In the subsequent Q&A Dr. Hoover went into specifics about how the food sovereignty movement can continue with more, and even beyond, indigenous communities.  Ideas such as traveling food labs and seed sharing banks were discussed in the context of the pandemic state, as well as applied to a future where COVID is hopefully under control.  Hoover had already participated in countless movements directly involved with Indigenous communities and resource accessibility, such as the Standing Rock protests, and therefore had a firsthand account of what such action had the potential to accomplish.  However, it was understood by the end of the lecture that the work is far from over, and in order to continue making a difference an important step we can take in the present is increasing the visibility of such movements.

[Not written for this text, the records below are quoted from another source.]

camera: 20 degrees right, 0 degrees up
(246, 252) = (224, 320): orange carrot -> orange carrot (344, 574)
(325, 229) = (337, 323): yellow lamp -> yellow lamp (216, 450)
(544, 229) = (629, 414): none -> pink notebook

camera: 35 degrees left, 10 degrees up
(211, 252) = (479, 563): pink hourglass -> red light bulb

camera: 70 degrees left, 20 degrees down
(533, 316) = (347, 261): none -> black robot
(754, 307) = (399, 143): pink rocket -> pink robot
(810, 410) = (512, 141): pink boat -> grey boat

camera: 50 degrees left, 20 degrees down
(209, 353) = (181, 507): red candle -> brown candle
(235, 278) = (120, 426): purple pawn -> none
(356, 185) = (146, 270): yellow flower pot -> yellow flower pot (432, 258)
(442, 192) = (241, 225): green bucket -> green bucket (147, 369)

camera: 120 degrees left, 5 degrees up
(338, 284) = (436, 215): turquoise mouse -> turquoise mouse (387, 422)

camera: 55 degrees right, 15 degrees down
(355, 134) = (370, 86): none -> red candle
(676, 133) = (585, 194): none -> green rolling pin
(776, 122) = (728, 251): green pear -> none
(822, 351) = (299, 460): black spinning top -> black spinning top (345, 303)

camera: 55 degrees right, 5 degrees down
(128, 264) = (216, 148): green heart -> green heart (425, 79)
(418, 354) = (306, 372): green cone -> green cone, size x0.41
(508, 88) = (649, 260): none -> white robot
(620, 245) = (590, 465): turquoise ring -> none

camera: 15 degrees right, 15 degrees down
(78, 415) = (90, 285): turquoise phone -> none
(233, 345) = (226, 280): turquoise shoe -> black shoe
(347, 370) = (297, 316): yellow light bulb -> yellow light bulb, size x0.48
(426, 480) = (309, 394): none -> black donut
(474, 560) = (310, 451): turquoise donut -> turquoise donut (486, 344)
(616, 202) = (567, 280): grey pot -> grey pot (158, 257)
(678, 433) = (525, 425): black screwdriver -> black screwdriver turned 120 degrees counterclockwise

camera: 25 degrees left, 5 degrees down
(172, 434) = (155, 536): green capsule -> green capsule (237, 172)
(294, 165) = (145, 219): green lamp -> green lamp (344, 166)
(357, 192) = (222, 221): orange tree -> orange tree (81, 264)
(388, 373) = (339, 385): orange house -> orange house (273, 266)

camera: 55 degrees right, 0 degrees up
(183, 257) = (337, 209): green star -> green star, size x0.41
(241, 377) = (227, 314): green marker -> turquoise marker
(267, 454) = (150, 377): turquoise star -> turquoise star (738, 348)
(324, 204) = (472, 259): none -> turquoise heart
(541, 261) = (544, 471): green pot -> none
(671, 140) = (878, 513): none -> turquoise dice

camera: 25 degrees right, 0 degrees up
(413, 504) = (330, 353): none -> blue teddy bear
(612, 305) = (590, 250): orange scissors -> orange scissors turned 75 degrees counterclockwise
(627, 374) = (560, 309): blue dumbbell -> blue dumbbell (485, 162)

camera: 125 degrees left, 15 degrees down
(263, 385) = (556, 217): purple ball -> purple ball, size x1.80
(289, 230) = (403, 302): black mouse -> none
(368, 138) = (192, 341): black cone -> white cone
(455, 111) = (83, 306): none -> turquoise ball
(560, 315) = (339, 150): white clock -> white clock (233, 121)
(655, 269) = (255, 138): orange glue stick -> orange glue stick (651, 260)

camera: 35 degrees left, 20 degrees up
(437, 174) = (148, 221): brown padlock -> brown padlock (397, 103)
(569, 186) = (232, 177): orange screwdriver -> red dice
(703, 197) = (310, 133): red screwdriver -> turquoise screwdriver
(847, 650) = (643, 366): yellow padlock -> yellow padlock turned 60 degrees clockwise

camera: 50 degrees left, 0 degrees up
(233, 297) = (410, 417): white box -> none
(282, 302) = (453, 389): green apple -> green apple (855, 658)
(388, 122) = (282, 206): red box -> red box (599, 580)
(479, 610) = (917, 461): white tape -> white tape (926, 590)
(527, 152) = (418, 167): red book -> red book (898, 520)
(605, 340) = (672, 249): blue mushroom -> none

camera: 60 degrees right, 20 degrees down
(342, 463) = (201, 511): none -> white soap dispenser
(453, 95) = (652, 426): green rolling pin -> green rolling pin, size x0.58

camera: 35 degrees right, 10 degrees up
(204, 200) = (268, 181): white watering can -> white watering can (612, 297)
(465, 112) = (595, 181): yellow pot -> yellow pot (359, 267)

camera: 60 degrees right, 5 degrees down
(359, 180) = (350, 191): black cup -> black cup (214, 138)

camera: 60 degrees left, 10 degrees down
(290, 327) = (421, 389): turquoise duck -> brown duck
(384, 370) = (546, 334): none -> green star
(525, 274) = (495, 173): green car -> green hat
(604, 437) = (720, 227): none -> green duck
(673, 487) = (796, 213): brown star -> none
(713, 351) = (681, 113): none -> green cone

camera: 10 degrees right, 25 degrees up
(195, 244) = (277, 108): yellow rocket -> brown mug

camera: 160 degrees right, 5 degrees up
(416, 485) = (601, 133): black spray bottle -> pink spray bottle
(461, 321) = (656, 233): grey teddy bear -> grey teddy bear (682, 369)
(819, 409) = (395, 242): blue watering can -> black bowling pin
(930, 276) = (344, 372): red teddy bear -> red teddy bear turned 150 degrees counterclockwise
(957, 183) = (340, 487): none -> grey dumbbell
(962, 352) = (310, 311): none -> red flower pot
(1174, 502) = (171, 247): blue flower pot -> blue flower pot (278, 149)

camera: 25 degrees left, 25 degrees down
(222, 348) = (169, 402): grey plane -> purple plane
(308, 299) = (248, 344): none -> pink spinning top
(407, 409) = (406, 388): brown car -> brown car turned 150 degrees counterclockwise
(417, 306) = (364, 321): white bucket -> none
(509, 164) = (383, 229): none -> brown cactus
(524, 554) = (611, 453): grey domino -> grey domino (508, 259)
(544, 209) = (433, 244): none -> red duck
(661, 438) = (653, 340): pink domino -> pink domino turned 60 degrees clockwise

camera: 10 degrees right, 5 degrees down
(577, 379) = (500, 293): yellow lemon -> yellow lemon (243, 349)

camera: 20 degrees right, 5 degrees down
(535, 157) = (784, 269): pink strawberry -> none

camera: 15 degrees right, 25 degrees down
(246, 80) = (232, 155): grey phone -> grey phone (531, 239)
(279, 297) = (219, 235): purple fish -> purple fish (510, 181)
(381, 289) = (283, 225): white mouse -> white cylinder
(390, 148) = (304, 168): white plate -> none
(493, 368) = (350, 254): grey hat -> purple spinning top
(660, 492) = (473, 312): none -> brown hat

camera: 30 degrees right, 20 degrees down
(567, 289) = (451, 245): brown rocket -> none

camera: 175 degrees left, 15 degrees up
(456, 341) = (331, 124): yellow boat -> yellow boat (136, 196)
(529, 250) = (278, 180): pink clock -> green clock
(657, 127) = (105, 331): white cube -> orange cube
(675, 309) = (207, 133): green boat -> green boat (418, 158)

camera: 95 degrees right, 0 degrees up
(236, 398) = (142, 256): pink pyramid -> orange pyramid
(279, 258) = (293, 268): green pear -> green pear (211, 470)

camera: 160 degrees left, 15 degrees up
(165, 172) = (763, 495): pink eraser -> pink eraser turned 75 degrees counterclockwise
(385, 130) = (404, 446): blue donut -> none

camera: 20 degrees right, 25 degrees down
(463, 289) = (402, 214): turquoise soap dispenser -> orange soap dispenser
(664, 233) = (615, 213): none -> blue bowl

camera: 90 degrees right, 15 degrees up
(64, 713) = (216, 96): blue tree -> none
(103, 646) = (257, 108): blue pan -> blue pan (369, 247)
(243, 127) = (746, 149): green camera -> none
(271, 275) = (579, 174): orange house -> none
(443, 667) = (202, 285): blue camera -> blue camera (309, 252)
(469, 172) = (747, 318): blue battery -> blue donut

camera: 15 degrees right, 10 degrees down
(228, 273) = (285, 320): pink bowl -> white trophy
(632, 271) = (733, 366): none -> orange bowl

Food is a necessity of life, and the Coronavirus has exposed how inflexibility and negligence within the government, and what it provides in terms of caloric nourishment, can lead to food crises.  While the extremity of these crises may not seem apparent from the surface, lack of attention to food can lead to quantity-based agriculture techniques that harm the environment, unfairly unhealthy living conditions, and a loss of tradition, cultural identity, and sense of place under normal circumstances.  The pandemic’s effect on food heightens and interconnects all three of these social justice, environmentalism, and food security related issues.  Action through education can bring about the tangible change needed, and is certainly attainable through discussions as held by the ASU reading group, lectures as given by Dr. Elizabeth Hoover, and research as presented in the Dinner 2040 initiative.  This understanding of food is needed in academic, community, and national levels, and though the issues may not personally apply to everyone, it will take the work of many to attain a better future.